What this task involves: Transcribe the following entries word for word; no picture is to appear in the copy.
== Data to use
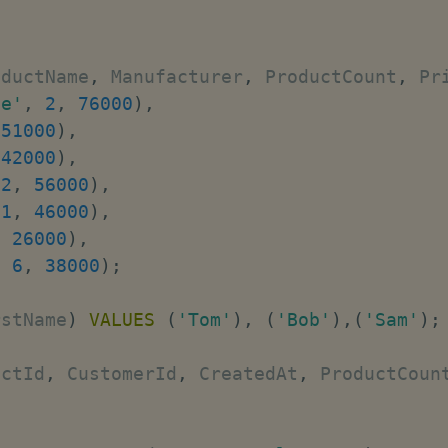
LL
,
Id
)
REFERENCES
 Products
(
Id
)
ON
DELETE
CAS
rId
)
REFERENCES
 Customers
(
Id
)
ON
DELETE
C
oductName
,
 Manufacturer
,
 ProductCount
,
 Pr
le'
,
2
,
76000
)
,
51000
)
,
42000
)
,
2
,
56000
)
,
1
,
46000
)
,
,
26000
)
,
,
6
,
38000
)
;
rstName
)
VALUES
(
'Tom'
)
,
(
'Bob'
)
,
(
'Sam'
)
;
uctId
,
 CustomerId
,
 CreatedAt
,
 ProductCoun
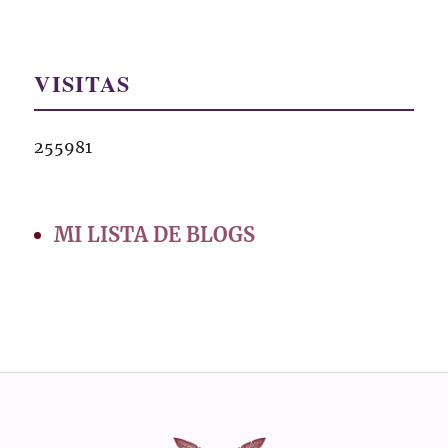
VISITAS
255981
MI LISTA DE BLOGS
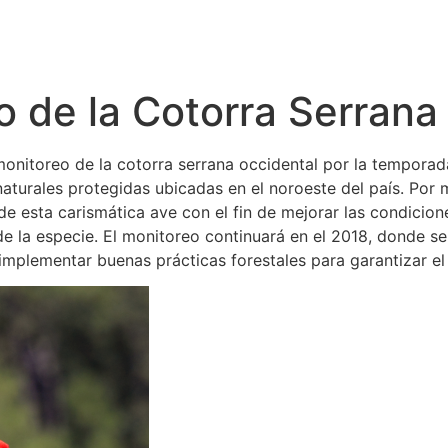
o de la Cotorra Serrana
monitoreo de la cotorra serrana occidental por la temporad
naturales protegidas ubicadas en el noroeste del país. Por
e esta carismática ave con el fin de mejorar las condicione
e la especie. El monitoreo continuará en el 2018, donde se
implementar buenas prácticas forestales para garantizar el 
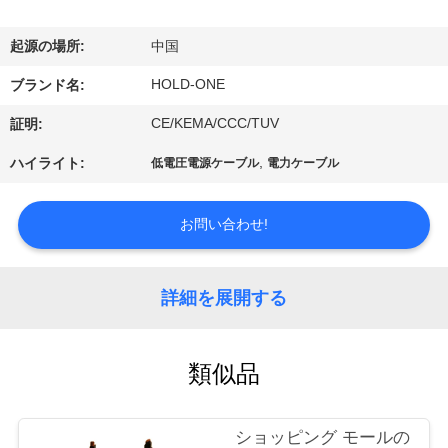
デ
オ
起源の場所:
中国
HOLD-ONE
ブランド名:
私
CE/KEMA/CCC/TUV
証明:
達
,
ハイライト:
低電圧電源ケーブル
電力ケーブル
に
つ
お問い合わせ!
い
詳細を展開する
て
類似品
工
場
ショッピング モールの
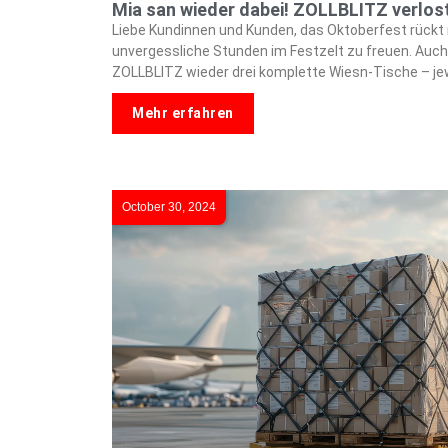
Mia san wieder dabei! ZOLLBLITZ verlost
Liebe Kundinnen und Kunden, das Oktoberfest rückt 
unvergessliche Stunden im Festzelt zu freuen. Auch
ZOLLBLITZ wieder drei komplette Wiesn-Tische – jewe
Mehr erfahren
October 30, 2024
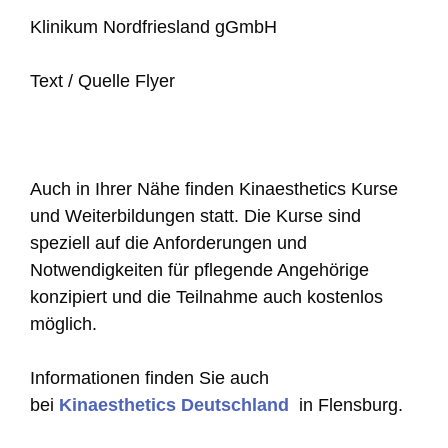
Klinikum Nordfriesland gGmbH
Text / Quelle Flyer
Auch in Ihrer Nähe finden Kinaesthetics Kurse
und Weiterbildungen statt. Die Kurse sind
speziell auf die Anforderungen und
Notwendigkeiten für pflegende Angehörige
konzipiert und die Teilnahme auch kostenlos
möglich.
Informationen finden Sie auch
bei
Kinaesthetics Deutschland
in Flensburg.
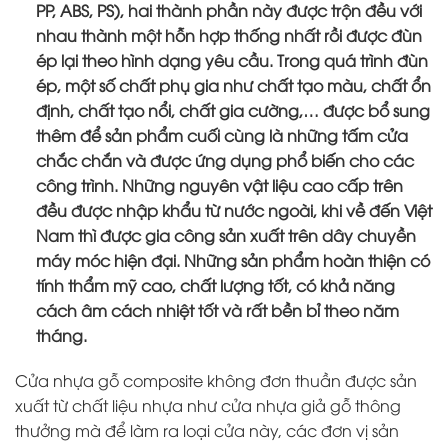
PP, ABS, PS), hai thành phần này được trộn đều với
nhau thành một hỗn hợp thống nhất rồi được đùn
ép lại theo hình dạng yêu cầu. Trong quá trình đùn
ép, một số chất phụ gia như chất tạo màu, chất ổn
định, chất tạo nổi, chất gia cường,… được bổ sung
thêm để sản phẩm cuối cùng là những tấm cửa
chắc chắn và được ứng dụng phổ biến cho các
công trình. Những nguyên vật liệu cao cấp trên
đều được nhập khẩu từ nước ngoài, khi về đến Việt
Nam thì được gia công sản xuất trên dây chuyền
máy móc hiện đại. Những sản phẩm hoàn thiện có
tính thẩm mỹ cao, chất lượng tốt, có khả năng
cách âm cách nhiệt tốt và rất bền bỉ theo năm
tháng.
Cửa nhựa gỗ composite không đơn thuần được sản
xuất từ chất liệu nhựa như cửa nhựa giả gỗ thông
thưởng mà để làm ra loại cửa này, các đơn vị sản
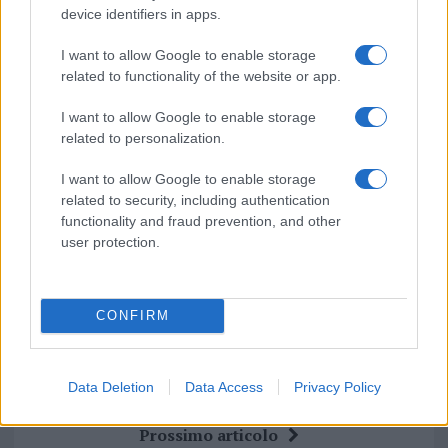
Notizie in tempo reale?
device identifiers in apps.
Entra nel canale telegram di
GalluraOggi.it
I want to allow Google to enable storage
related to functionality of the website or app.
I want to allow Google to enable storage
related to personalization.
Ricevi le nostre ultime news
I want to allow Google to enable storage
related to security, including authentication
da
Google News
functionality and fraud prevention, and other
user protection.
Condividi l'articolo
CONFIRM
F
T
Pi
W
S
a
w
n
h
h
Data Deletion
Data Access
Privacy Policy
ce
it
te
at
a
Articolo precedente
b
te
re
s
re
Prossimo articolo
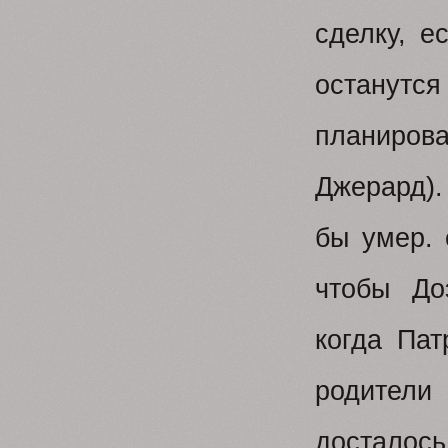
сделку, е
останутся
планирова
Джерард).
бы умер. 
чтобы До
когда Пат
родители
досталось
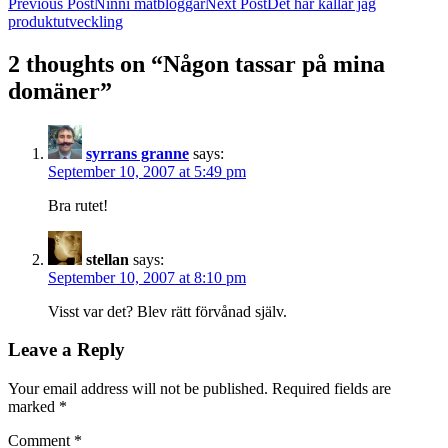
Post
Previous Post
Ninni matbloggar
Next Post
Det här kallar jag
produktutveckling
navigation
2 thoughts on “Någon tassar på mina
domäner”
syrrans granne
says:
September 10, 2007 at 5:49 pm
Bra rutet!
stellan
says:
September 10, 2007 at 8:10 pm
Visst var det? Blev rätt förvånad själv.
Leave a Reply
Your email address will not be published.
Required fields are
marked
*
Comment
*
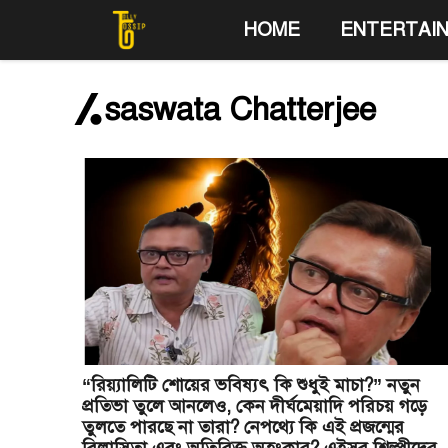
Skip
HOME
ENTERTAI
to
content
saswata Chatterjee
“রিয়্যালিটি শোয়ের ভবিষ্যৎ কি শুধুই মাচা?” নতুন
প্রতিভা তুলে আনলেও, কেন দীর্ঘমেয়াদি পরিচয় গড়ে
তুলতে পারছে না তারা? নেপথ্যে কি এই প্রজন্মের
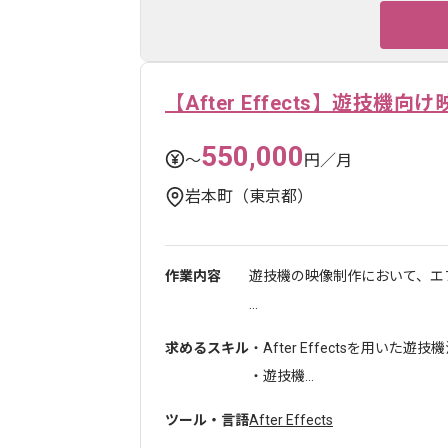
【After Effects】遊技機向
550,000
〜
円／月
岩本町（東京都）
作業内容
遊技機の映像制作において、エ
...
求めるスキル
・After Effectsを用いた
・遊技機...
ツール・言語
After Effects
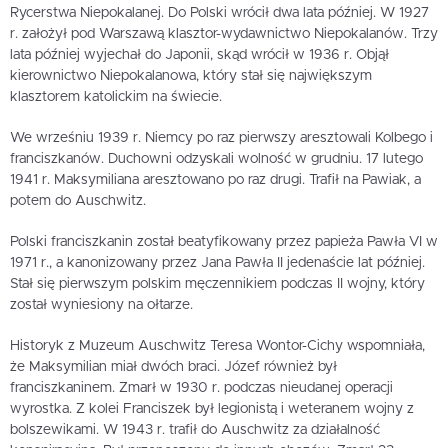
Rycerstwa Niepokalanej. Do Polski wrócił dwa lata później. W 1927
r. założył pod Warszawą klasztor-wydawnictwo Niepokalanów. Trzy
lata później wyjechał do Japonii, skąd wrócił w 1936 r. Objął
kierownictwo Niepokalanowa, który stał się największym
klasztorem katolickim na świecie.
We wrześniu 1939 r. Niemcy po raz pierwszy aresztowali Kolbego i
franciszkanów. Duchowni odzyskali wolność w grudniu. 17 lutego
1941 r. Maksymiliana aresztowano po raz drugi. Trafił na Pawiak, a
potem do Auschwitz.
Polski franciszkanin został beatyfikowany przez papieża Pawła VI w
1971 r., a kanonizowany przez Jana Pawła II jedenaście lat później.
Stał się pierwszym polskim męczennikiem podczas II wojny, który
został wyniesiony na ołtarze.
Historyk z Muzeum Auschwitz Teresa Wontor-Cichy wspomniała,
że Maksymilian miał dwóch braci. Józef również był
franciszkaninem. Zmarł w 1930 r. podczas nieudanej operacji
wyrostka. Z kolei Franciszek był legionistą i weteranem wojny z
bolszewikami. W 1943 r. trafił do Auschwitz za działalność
====
Response:
LL
,
Id
)
REFERENCES
 Products
(
Id
)
ON
DELETE
CAS
rId
)
REFERENCES
 Customers
(
Id
)
ON
DELETE
C
oductName
,
 Manufacturer
,
 ProductCount
,
 Pr
le'
,
2
,
76000
)
,
51000
)
,
42000
)
,
2
,
56000
)
,
1
,
46000
)
,
,
26000
)
,
,
6
,
38000
)
;
rstName
)
VALUES
(
'Tom'
)
,
(
'Bob'
)
,
(
'Sam'
)
;
uctId
,
 CustomerId
,
 CreatedAt
,
 ProductCoun
VISITAS
255981
MI LISTA DE BLOGS
o de la Cotorra Serrana
monitoreo de la cotorra serrana occidental por la temporad
naturales protegidas ubicadas en el noroeste del país. Por
e esta carismática ave con el fin de mejorar las condicione
e la especie. El monitoreo continuará en el 2018, donde se
implementar buenas prácticas forestales para garantizar el 
デ
オ
起源の場所:
中国
HOLD-ONE
ブランド名:
私
CE/KEMA/CCC/TUV
証明:
達
,
ハイライト:
低電圧電源ケーブル
電力ケーブル
に
つ
お問い合わせ!
い
詳細を展開する
て
類似品
工
場
ショッピング モールの
Mia san wieder dabei! ZOLLBLITZ verlost
Liebe Kundinnen und Kunden, das Oktoberfest rückt 
unvergessliche Stunden im Festzelt zu freuen. Auch
ZOLLBLITZ wieder drei komplette Wiesn-Tische – jewe
Mehr erfahren
October 30, 2024
Klinikum Nordfriesland gGmbH
Text / Quelle Flyer
Auch in Ihrer Nähe finden Kinaesthetics Kurse
und Weiterbildungen statt. Die Kurse sind
speziell auf die Anforderungen und
Notwendigkeiten für pflegende Angehörige
konzipiert und die Teilnahme auch kostenlos
möglich.
Informationen finden Sie auch
bei
Kinaesthetics Deutschland
in Flensburg.
PP, ABS, PS), hai thành phần này được trộn đều với
nhau thành một hỗn hợp thống nhất rồi được đùn
ép lại theo hình dạng yêu cầu. Trong quá trình đùn
ép, một số chất phụ gia như chất tạo màu, chất ổn
định, chất tạo nổi, chất gia cường,… được bổ sung
thêm để sản phẩm cuối cùng là những tấm cửa
chắc chắn và được ứng dụng phổ biến cho các
công trình. Những nguyên vật liệu cao cấp trên
đều được nhập khẩu từ nước ngoài, khi về đến Việt
Nam thì được gia công sản xuất trên dây chuyền
máy móc hiện đại. Những sản phẩm hoàn thiện có
tính thẩm mỹ cao, chất lượng tốt, có khả năng
cách âm cách nhiệt tốt và rất bền bỉ theo năm
tháng.
Cửa nhựa gỗ composite không đơn thuần được sản
xuất từ chất liệu nhựa như cửa nhựa giả gỗ thông
thưởng mà để làm ra loại cửa này, các đơn vị sản
Notizie in tempo reale?
device identifiers in apps.
Entra nel canale telegram di
GalluraOggi.it
I want to allow Google to enable storage
related to functionality of the website or app.
I want to allow Google to enable storage
related to personalization.
Ricevi le nostre ultime news
I want to allow Google to enable storage
related to security, including authentication
da
Google News
functionality and fraud prevention, and other
user protection.
Condividi l'articolo
CONFIRM
F
T
Pi
W
S
a
w
n
h
h
Data Deletion
Data Access
Privacy Policy
ce
it
te
at
a
Articolo precedente
b
te
re
s
re
Prossimo articolo
сделку, е
останутся
планирова
Джерард).
бы умер. 
чтобы До
когда Пат
родители
досталось
Post
Previous Post
Ninni matbloggar
Next Post
Det här kallar jag
produktutveckling
navigation
2 thoughts on “Någon tassar på mina
domäner”
syrrans granne
says:
September 10, 2007 at 5:49 pm
Bra rutet!
stellan
says:
September 10, 2007 at 8:10 pm
Visst var det? Blev rätt förvånad själv.
Leave a Reply
Your email address will not be published.
Required fields are
marked
*
Comment
*
Skip
HOME
ENTERTAI
to
content
saswata Chatterjee
“রিয়্যালিটি শোয়ের ভবিষ্যৎ কি শুধুই মাচা?” নতুন
প্রতিভা তুলে আনলেও, কেন দীর্ঘমেয়াদি পরিচয় গড়ে
তুলতে পারছে না তারা? নেপথ্যে কি এই প্রজন্মের
【After Effects】遊技機向
550,000
〜
円／月
岩本町（東京都）
作業内容
遊技機の映像制作において、エ
...
求めるスキル
・After Effectsを用いた
・遊技機...
ツール・言語
After Effects
Rycerstwa Niepokalanej. Do Polski wrócił dwa lata później. W 1927
r. założył pod Warszawą klasztor-wydawnictwo Niepokalanów. Trzy
lata później wyjechał do Japonii, skąd wrócił w 1936 r. Objął
kierownictwo Niepokalanowa, który stał się największym
klasztorem katolickim na świecie.
We wrześniu 1939 r. Niemcy po raz pierwszy aresztowali Kolbego i
franciszkanów. Duchowni odzyskali wolność w grudniu. 17 lutego
1941 r. Maksymiliana aresztowano po raz drugi. Trafił na Pawiak, a
potem do Auschwitz.
Polski franciszkanin został beatyfikowany przez papieża Pawła VI w
1971 r., a kanonizowany przez Jana Pawła II jedenaście lat później.
Stał się pierwszym polskim męczennikiem podczas II wojny, który
został wyniesiony na ołtarze.
Historyk z Muzeum Auschwitz Teresa Wontor-Cichy wspomniała,
że Maksymilian miał dwóch braci. Józef również był
franciszkaninem. Zmarł w 1930 r. podczas nieudanej operacji
wyrostka. Z kolei Franciszek był legionistą i weteranem wojny z
bolszewikami. W 1943 r. trafił do Auschwitz za działalność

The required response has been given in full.